ICDAR 2024 Main Conference Proceedings

ICDAR 2024 Main Conference Proceedings
Sankalp Sinha, Muhammad Saif Ullah Khan, Talha Uddin Sheikh, Didier Stricker, Muhammad Zeshan Afzal (Hrsg.)
International Conference on Document Analysis and Recognition (ICDAR-2024), 18th International Conference on Document Analysis and Recognition, located at International Conference on Document Analysis and Recognition, August 30 - September 4, Athens, Greece, Springer, 2024.

Abstract:
Zero-shot learning has been extensively investigated in the broader field of visual recognition, attracting significant interest recently. However, the current work on zero-shot learning in document image classification remains scarce. The existing studies either focus exclusively on zero-shot inference, or their evaluation does not align with the established criteria of zero-shot evaluation in the visual recognition domain.

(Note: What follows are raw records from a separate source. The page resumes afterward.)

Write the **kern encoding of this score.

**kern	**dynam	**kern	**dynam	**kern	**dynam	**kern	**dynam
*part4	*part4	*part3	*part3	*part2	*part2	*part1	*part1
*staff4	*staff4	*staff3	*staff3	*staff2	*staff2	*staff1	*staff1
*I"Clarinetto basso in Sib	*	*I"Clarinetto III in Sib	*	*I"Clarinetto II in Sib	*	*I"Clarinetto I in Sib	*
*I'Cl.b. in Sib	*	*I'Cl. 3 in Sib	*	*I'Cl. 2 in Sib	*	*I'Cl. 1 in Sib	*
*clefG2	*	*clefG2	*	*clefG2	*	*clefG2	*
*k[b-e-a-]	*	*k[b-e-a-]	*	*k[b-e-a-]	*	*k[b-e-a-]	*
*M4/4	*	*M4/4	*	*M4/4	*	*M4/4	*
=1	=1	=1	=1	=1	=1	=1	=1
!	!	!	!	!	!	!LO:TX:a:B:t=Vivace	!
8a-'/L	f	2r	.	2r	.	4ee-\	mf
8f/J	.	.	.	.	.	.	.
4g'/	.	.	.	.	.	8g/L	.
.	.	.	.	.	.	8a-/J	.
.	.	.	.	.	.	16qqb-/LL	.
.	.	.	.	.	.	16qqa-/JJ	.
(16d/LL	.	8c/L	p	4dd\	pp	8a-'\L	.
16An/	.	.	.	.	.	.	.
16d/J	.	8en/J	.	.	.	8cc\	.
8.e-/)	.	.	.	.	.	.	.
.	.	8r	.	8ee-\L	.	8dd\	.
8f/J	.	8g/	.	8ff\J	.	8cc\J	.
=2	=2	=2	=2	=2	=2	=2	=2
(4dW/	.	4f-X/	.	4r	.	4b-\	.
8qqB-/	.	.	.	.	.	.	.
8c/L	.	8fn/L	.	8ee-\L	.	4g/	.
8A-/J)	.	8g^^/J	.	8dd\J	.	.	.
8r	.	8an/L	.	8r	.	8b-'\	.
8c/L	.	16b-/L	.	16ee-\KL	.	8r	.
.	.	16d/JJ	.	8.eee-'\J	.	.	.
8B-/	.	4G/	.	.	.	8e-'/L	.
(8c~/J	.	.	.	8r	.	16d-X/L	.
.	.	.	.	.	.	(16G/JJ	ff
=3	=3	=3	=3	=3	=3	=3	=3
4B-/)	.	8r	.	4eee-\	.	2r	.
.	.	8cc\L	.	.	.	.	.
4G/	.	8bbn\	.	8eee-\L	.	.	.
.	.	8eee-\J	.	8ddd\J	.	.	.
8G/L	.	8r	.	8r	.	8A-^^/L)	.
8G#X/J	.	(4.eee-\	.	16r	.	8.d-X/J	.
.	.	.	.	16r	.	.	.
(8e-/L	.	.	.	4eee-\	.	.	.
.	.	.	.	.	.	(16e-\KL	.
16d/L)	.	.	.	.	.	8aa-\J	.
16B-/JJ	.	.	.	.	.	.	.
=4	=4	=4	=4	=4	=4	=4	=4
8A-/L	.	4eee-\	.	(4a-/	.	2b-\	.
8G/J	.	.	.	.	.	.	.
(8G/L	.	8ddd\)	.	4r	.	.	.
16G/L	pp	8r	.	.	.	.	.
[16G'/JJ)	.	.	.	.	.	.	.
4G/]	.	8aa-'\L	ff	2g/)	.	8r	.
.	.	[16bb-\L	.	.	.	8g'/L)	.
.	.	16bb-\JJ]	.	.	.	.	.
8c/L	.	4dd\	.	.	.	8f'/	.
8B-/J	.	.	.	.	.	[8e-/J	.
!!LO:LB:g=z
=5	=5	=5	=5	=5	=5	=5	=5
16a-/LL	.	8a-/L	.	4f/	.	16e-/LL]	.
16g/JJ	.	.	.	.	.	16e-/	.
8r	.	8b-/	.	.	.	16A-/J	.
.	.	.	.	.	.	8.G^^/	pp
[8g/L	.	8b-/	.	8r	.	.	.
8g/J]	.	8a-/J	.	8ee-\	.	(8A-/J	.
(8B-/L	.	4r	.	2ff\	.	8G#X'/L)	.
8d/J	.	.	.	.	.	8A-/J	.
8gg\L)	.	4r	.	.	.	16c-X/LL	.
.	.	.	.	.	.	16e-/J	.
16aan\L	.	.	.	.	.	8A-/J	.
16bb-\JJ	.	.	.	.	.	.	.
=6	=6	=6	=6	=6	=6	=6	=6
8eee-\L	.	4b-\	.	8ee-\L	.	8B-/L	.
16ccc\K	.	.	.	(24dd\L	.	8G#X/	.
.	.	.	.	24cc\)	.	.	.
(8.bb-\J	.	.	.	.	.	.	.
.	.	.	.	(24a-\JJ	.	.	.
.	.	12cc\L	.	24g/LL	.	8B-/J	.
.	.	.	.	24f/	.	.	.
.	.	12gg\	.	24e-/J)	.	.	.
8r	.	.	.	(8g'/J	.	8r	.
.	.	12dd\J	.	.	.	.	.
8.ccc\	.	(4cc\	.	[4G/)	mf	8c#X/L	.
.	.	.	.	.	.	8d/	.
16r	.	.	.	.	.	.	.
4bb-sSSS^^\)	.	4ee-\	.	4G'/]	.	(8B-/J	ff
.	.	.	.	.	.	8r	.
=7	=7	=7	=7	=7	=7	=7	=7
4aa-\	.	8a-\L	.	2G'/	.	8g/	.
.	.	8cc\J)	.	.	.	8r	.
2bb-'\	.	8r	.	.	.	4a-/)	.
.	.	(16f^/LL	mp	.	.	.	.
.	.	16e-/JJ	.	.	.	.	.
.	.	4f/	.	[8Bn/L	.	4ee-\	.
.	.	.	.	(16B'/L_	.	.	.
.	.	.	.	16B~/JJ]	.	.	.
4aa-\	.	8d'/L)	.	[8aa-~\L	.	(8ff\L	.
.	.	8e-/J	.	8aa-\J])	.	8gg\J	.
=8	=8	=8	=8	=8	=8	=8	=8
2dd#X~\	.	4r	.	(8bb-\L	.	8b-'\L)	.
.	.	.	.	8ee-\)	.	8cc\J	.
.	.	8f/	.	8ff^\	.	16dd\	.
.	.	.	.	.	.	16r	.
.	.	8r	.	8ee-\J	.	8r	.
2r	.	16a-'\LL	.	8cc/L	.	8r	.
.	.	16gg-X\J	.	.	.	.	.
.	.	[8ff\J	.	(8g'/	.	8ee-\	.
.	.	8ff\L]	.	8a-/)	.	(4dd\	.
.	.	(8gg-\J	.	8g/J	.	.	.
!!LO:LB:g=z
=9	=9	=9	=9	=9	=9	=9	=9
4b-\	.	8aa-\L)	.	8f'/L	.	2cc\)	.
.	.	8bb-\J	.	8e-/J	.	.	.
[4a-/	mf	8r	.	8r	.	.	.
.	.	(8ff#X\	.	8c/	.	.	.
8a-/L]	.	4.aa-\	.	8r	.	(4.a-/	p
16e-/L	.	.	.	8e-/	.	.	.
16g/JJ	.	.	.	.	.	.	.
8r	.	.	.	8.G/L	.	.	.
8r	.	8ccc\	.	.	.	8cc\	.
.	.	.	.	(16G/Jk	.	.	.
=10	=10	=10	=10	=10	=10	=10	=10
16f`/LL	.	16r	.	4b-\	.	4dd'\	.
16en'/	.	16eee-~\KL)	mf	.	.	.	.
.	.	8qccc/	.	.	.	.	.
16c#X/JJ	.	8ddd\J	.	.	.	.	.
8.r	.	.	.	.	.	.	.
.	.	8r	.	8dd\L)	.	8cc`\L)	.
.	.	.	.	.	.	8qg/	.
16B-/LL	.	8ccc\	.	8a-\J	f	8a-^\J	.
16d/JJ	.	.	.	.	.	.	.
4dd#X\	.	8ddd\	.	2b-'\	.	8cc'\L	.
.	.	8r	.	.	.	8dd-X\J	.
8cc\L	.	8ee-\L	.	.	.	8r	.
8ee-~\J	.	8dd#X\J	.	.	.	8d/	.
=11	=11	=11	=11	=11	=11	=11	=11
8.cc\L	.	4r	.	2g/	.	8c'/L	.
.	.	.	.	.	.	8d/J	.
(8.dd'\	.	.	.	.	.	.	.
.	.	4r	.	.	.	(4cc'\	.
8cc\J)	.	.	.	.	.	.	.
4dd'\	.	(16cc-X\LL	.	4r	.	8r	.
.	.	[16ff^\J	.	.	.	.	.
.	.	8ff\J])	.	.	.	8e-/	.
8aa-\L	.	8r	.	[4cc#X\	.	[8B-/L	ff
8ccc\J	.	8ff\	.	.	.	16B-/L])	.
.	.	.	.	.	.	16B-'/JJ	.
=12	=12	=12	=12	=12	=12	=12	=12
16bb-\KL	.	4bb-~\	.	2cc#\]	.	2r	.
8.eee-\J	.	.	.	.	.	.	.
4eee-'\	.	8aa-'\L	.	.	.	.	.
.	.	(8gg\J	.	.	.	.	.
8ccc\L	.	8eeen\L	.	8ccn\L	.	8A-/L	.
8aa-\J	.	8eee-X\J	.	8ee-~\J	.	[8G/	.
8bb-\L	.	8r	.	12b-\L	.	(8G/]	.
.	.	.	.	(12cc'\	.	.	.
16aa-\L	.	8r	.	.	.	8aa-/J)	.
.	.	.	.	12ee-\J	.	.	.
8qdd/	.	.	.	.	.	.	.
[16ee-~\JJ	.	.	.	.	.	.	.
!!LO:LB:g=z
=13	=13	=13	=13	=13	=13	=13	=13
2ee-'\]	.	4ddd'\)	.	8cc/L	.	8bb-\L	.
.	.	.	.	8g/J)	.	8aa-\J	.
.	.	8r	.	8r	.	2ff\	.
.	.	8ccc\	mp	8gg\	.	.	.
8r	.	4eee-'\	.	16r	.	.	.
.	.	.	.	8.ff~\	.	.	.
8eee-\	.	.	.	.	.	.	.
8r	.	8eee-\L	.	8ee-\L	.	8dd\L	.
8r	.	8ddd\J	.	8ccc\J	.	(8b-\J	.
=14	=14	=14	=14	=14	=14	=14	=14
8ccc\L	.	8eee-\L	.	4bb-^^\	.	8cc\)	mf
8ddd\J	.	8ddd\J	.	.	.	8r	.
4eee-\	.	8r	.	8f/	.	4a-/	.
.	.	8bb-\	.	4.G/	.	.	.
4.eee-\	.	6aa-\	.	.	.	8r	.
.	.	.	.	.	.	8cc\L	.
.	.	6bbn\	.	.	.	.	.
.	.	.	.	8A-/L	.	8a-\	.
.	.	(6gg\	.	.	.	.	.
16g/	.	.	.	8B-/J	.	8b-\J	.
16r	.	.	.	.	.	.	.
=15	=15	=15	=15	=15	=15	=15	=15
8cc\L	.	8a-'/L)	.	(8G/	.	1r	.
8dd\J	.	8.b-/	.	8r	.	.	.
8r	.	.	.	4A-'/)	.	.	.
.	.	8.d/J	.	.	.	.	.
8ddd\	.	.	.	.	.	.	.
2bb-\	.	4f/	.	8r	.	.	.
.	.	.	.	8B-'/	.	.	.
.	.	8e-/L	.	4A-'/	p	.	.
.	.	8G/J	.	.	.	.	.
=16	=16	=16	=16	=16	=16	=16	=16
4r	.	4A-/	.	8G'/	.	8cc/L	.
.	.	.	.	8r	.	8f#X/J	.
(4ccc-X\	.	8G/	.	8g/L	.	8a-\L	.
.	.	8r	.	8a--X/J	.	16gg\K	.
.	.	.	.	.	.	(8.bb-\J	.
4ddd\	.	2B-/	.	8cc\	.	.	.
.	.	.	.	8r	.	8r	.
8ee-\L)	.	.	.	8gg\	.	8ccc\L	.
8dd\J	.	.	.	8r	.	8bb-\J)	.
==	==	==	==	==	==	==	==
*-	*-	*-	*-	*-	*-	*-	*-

We provide a comprehensive document image classification analysis in Zero-Shot Learning (ZSL) and Generalized Zero-Shot Learning (GZSL) settings to address this gap. Our methodology and evaluation align with the established practices of this domain. Additionally, we propose zero-shot splits for the RVL-CDIP dataset. Furthermore, we introduce CICA (pronounced 'ki-ka'), a framework that enhances the zero-shot learning capabilities of CLIP. CICA consists of a novel 'content module' designed to leverage any generic document-related textual information. The discriminative features extracted by this module are aligned with CLIP's text and image features using a novel 'coupled-contrastive' loss. Our module improves CLIP's ZSL top-1 accuracy by 6.7% and GZSL harmonic mean by 24% on the RVL-CDIP dataset. Our module is lightweight and adds only 3.3% more parameters to CLIP. Our work sets the direction for future research in zero-shot document classification.